Gwyn Jones
- Born: Rhodri Gwyn Jones 5 October 1972 (age 53) Swansea, Wales
- Height: 6 ft 0 in (183 cm)
- Weight: 15 st 0 lb (210 lb; 95 kg)

Rugby union career
- Position: Flanker

Amateur team(s)
- Years: Team / Apps / (Points)
- Cardiff Medicals RFC
- –: Cardiff RFC

International career
- Years: Team / Apps / (Points)
- 1996-1997: Wales / 13 / (5)

= Gwyn Jones (rugby union) =

Wales international rugby union player

Rhodri Gwyn Jones (born 6 October 1972) is a former Wales international rugby union player. Jones played as a flanker and won 13 caps for Wales over a period of two years before a spinal injury ended his rugby career in December 1997.

==Early life==
Jones was born in Swansea in 1972. He was educated at Ysgol Gynradd Gymraeg Pontybrenin, then Ysgol Gyfun Gwŷr. He went on to Llandovery College and then Cardiff Medical School, where he played for Cardiff Medicals RFC.

==Rugby career==
Jones captained Wales at under 15 and under 17 level. He also won five caps for the under 18 level. He soon progressed to the Senior stage winning 13 caps for Wales, five of which as captain. He was the 109th Captain of Wales. His first cap was against Italy in 1996 and his last against New Zealand in 1997. Jones scored one international try.

Jones suffered a spinal injury playing in his normal position of open-side flanker for his club Cardiff against Swansea in December 1997. For five days after the accident he was unable to move from the chest down even though X-rays showed his spinal cord to be severely compressed rather than broken.

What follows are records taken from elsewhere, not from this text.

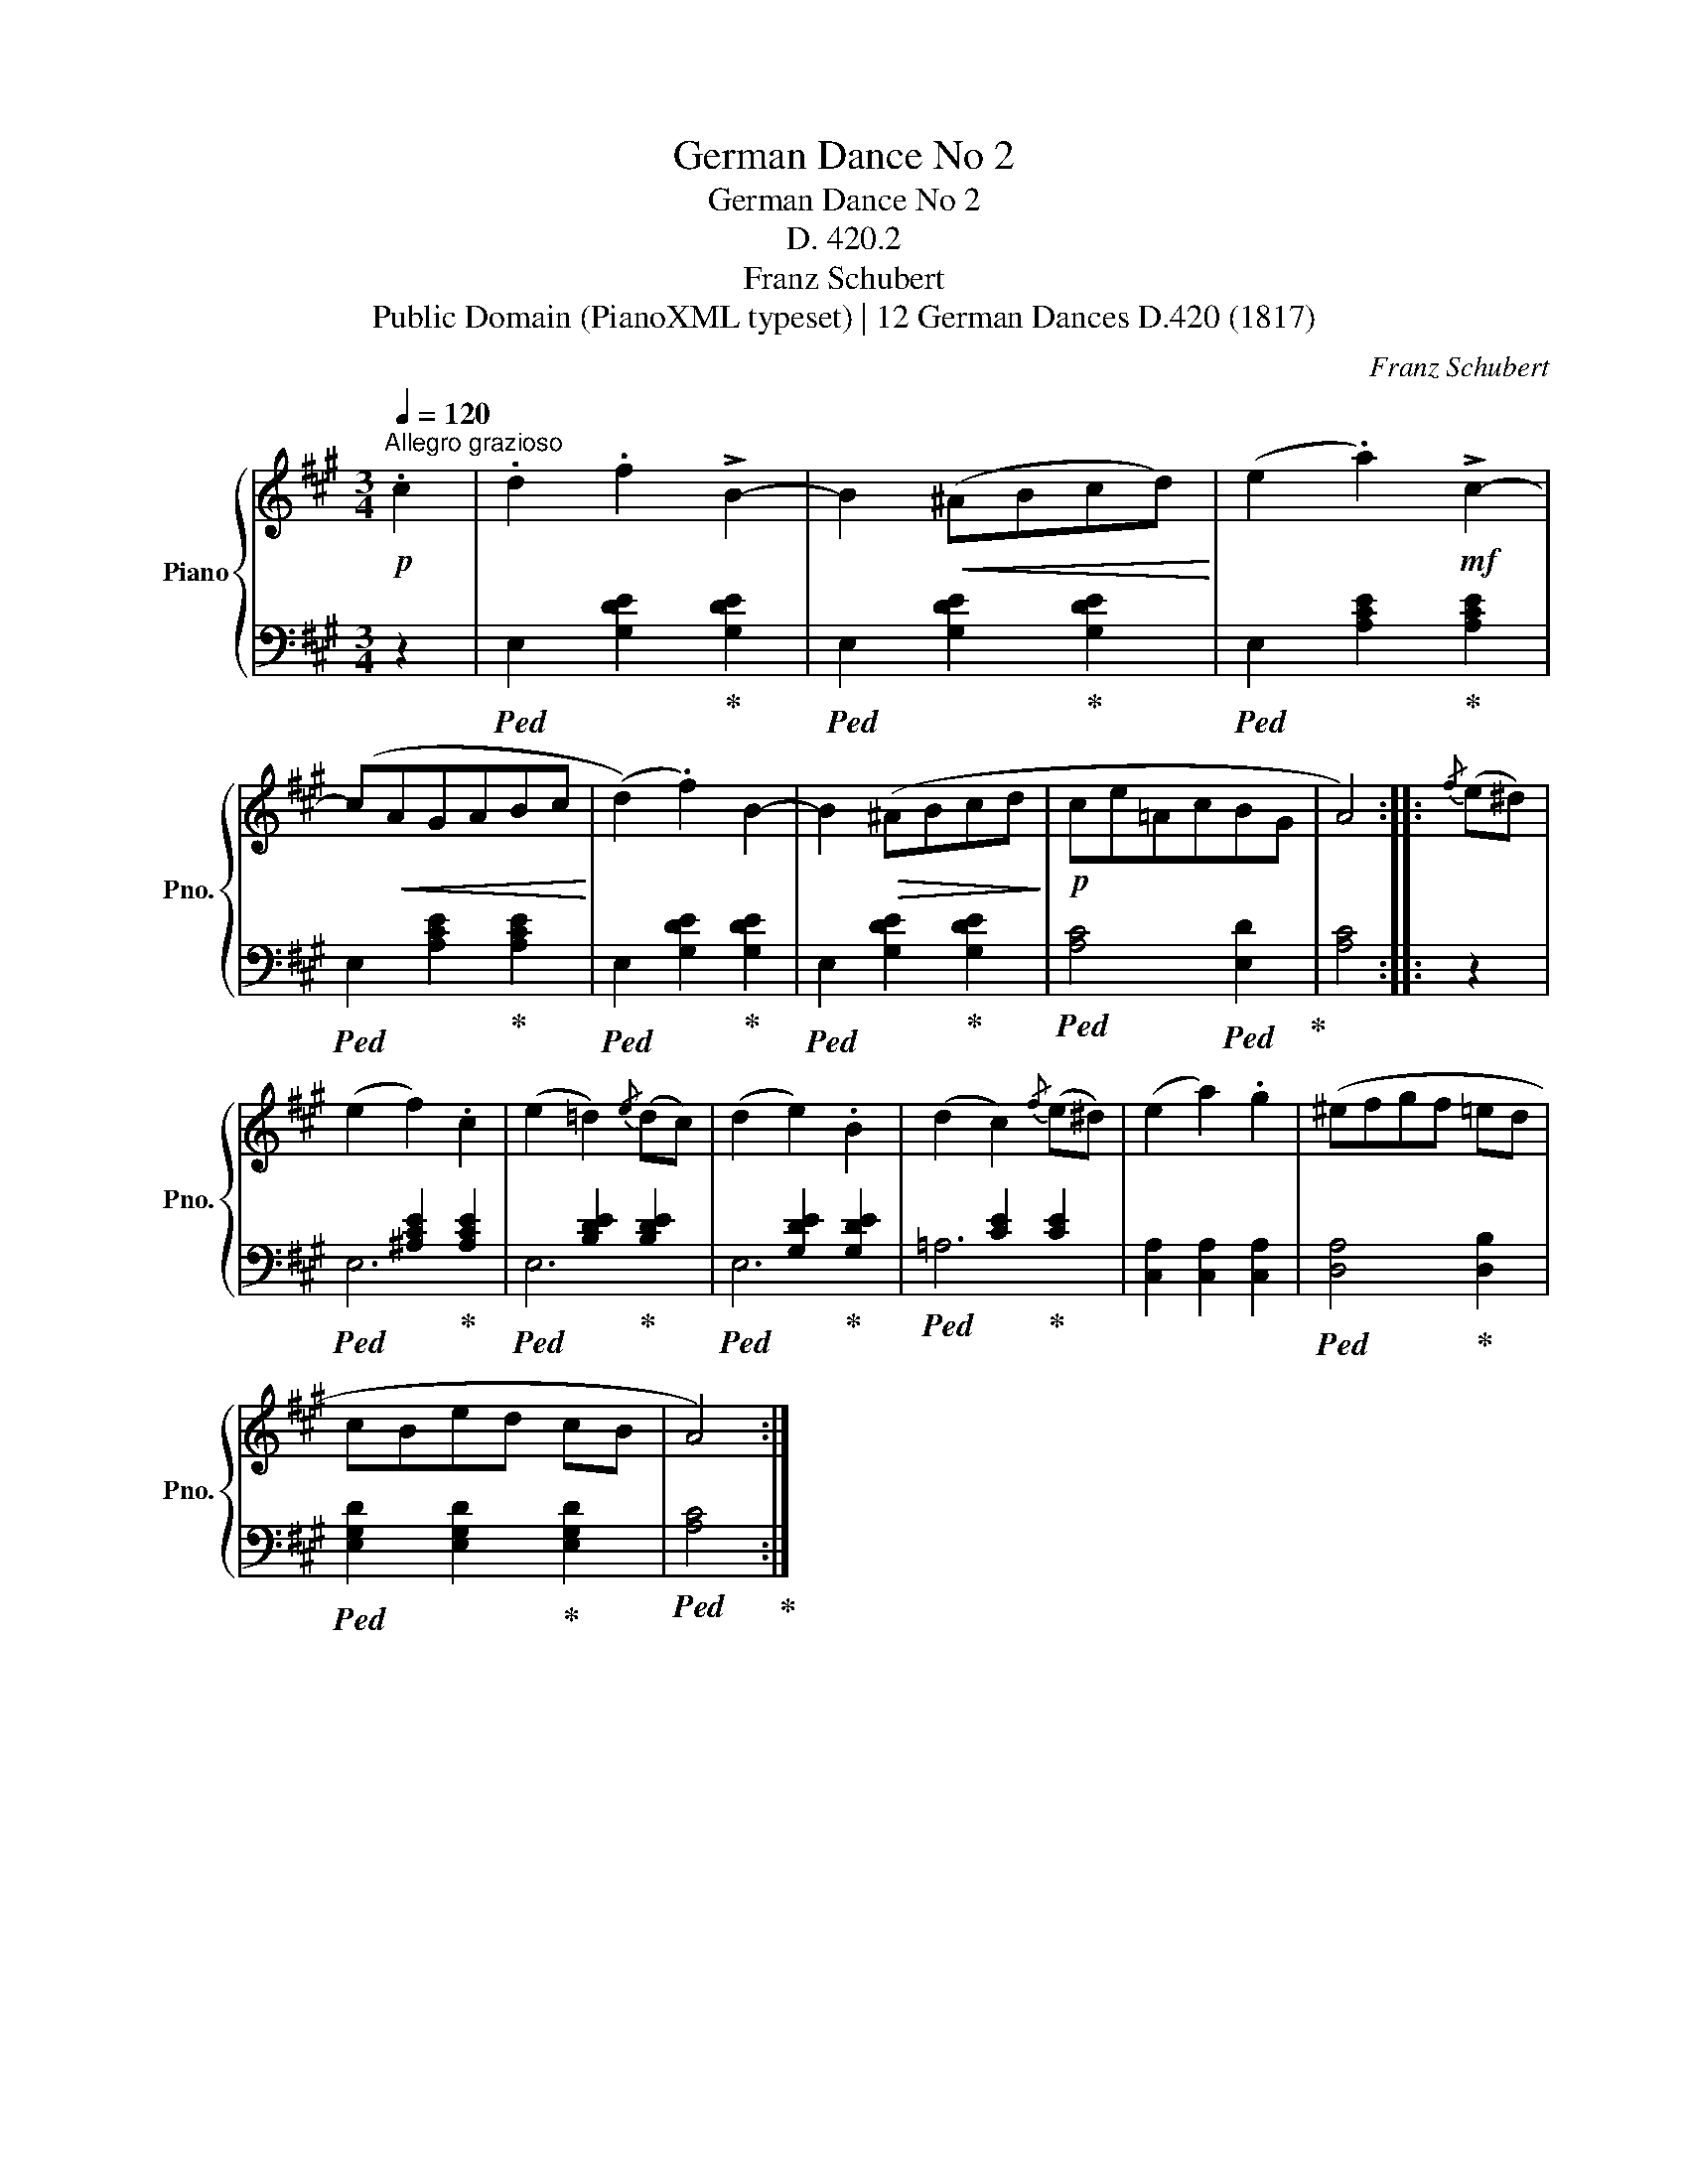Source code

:X:1
T:German Dance No 2
T:German Dance No 2
T:D. 420.2
T:Franz Schubert
T:Public Domain (PianoXML typeset) | 12 German Dances D.420 (1817)
C:Franz Schubert
Z:Public Domain (PianoXML typeset) | 12 German Dances D.420 (1817)
%%score { 1 | ( 2 3 ) }
L:1/8
Q:1/4=120
M:3/4
K:A
V:1 treble nm="Piano" snm="Pno."
V:2 bass 
V:3 bass 
V:1
!p!"^Allegro grazioso" .c2 | .d2 .f2 !>!B2- | B2!<(! (^ABcd)!<)! | (e2 .a2)!mf! !>!c2- | %4
 (c!<(!AGABc!<)! | (d2) .f2) B2- | B2!>(! (^ABcd!>)! |!p! ce=AcBG | A4) ::{/f} (e^d) | %10
 (e2 f2) .c2 | (e2 =d2){/e} (dc) | (d2 e2) .B2 | (d2 c2){/f} (e^d) | (e2 a2) .g2 | (^efgf =ed | %16
 cBed cB | A4) :| %18
V:2
 z2 |!ped! E,2 [G,DE]2!ped-up! [G,DE]2 |!ped! E,2 [G,DE]2!ped-up! [G,DE]2 | %3
!ped! E,2 [A,CE]2!ped-up! [A,CE]2 |!ped! E,2 [A,CE]2!ped-up! [A,CE]2 | %5
!ped! E,2 [G,DE]2!ped-up! [G,DE]2 |!ped! E,2 [G,DE]2!ped-up! [G,DE]2 | %7
!ped! [A,C]4!ped! [E,D]2!ped-up! | [A,C]4 :: z2 |!ped! x2 [^A,CE]2!ped-up! [A,CE]2 | %11
!ped! x2 [B,DE]2!ped-up! [B,DE]2 |!ped! x2 [G,DE]2!ped-up! [G,DE]2 |!ped! x2 [CE]2!ped-up! [CE]2 | %14
 [C,A,]2 [C,A,]2 [C,A,]2 |!ped! [D,A,]4!ped-up! [D,B,]2 |!ped! [E,G,D]2 [E,G,D]2!ped-up! [E,G,D]2 | %17
!ped! [A,C]4!ped-up! :| %18
V:3
 x2 | x6 | x6 | x6 | x6 | x6 | x6 | x6 | x4 :: x2 | E,6 | E,6 | E,6 | =A,6 | x6 | x6 | x6 | x4 :| %18

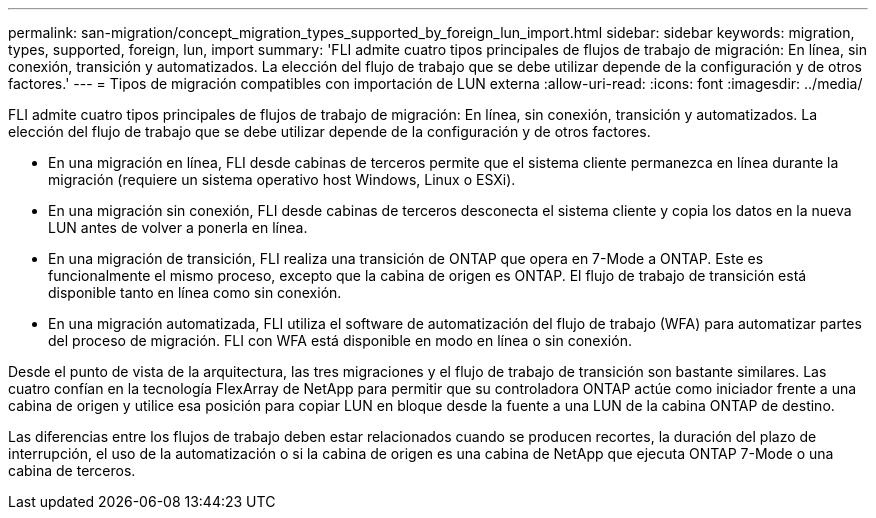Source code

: ---
permalink: san-migration/concept_migration_types_supported_by_foreign_lun_import.html 
sidebar: sidebar 
keywords: migration, types, supported, foreign, lun, import 
summary: 'FLI admite cuatro tipos principales de flujos de trabajo de migración: En línea, sin conexión, transición y automatizados. La elección del flujo de trabajo que se debe utilizar depende de la configuración y de otros factores.' 
---
= Tipos de migración compatibles con importación de LUN externa
:allow-uri-read: 
:icons: font
:imagesdir: ../media/


[role="lead"]
FLI admite cuatro tipos principales de flujos de trabajo de migración: En línea, sin conexión, transición y automatizados. La elección del flujo de trabajo que se debe utilizar depende de la configuración y de otros factores.

* En una migración en línea, FLI desde cabinas de terceros permite que el sistema cliente permanezca en línea durante la migración (requiere un sistema operativo host Windows, Linux o ESXi).
* En una migración sin conexión, FLI desde cabinas de terceros desconecta el sistema cliente y copia los datos en la nueva LUN antes de volver a ponerla en línea.
* En una migración de transición, FLI realiza una transición de ONTAP que opera en 7-Mode a ONTAP. Este es funcionalmente el mismo proceso, excepto que la cabina de origen es ONTAP. El flujo de trabajo de transición está disponible tanto en línea como sin conexión.
* En una migración automatizada, FLI utiliza el software de automatización del flujo de trabajo (WFA) para automatizar partes del proceso de migración. FLI con WFA está disponible en modo en línea o sin conexión.


Desde el punto de vista de la arquitectura, las tres migraciones y el flujo de trabajo de transición son bastante similares. Las cuatro confían en la tecnología FlexArray de NetApp para permitir que su controladora ONTAP actúe como iniciador frente a una cabina de origen y utilice esa posición para copiar LUN en bloque desde la fuente a una LUN de la cabina ONTAP de destino.

Las diferencias entre los flujos de trabajo deben estar relacionados cuando se producen recortes, la duración del plazo de interrupción, el uso de la automatización o si la cabina de origen es una cabina de NetApp que ejecuta ONTAP 7-Mode o una cabina de terceros.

At the time of the accident, he was 25 years old, captain of Wales and having attained 13 caps was expected to have a long and distinguished playing career. Jones never played again, but after an operation and extensive rehabilitation, which included learning to stand and walk again, he recovered sufficiently to develop a career as a rugby critic on both English and Welsh-language television and returned to his career as a doctor in Cardiff.

In 2002 the Welsh Rugby Former International Players' Association and the Welsh Rugby Union honoured Jones with a Bravery Award.

His great uncle, Ivor Jones, was capped by Wales and toured Australia and New Zealand in 1930 with the British and Irish Lions and also served as president of the Welsh Rugby Union.